### ORDEN DE TRABAJO 1
Copia literalmente del texto sobre el equipamiento para la batalla del alma el fragmento que empieza con "Equipamiento básico para" y sigue hasta "más que Dios.".
### ORDEN DE TRABAJO 2
Según el texto sobre el equipamiento para la batalla del alma, ¿por qué hace falta el ayuno de vanidad?
### ORDEN DE TRABAJO 3
Prolonga el texto sobre el equipamiento para la batalla del alma con nuevos elementos a partir del último que aparece.

### TEXTO PROPORCIONADO
Equipamiento básico para la batalla del alma
- Una ética estructural bien templada, para distinguir lo que edifica de lo que destruye, incluso cuando nadie te mira.
- Una palabra limpia, que no negocie con la mentira ni se prostituya por poder o aceptación.
- Una herida abierta que no se pudre, sino que respira verdad y memoria.
- Un cuaderno o piedra de escritura, donde registrar lo que uno aprende, sin miedo a corregirse.
- Una espada de ternura, que corta sin odio y defiende sin resentimiento.
- Silencio entrenado, capaz de callar cuando el mundo grita y hablar cuando todo tiembla.
- Ayuno de vanidad, porque el orgullo grita más que Dios.

### LISTADO ENTREGADO
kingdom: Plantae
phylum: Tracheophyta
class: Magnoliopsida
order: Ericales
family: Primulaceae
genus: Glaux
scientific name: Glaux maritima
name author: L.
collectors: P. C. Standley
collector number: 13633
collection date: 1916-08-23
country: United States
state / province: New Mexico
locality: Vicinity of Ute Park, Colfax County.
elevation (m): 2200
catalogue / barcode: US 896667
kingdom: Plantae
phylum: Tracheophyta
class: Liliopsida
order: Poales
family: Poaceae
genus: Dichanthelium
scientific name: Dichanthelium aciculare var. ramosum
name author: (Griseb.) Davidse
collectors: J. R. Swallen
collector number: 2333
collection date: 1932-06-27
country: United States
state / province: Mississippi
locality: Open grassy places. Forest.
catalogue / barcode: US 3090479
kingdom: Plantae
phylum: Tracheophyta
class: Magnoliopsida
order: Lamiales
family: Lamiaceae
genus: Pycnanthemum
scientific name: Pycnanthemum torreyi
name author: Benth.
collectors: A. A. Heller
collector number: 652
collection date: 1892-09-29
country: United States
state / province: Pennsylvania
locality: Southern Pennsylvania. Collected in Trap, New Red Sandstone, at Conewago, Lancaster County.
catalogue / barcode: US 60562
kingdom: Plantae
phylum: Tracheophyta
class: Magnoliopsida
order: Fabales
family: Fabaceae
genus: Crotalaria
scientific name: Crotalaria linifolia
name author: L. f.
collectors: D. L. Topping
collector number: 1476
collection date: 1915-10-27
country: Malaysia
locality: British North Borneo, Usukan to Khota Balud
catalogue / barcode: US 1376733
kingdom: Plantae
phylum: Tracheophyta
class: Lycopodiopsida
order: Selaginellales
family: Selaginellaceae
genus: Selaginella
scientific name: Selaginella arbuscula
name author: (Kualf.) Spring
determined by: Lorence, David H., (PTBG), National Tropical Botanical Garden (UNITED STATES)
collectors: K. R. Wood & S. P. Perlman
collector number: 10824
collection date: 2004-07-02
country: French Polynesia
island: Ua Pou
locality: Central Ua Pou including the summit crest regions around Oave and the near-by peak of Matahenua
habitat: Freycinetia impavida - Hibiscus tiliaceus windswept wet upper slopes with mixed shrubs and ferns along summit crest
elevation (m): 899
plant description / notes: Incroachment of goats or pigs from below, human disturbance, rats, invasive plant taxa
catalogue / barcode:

### CASILLA DE RESPUESTA 1
Equipamiento básico para la batalla del alma
- Una ética estructural bien templada, para distinguir lo que edifica de lo que destruye, incluso cuando nadie te mira.
- Una palabra limpia, que no negocie con la mentira ni se prostituya por poder o aceptación.
- Una herida abierta que no se pudre, sino que respira verdad y memoria.
- Un cuaderno o piedra de escritura, donde registrar lo que uno aprende, sin miedo a corregirse.
- Una espada de ternura, que corta sin odio y defiende sin resentimiento.
- Silencio entrenado, capaz de callar cuando el mundo grita y hablar cuando todo tiembla.
- Ayuno de vanidad, porque el orgullo grita más que Dios.

### CASILLA DE RESPUESTA 2
Porque el orgullo grita más que Dios.

### CASILLA DE RESPUESTA 3
- Un mentor invisible, que puede ser el Espíritu, una mujer sabia, un texto olvidado, o un niño que no sabe mentir.
- La capacidad de perder con elegancia, porque en este mundo muchas victorias son condenas.
- Una brújula que apunte a la Veracidad, aunque duela. Aunque arruine el plan. Aunque te deje solo.
Y si puedes, lleva también una napolitana de chocolate y una carcajada bien puesta. No sea que el viaje te endurezca el alma.
Dimas II, Papa de Paul Atreides 2.2.71.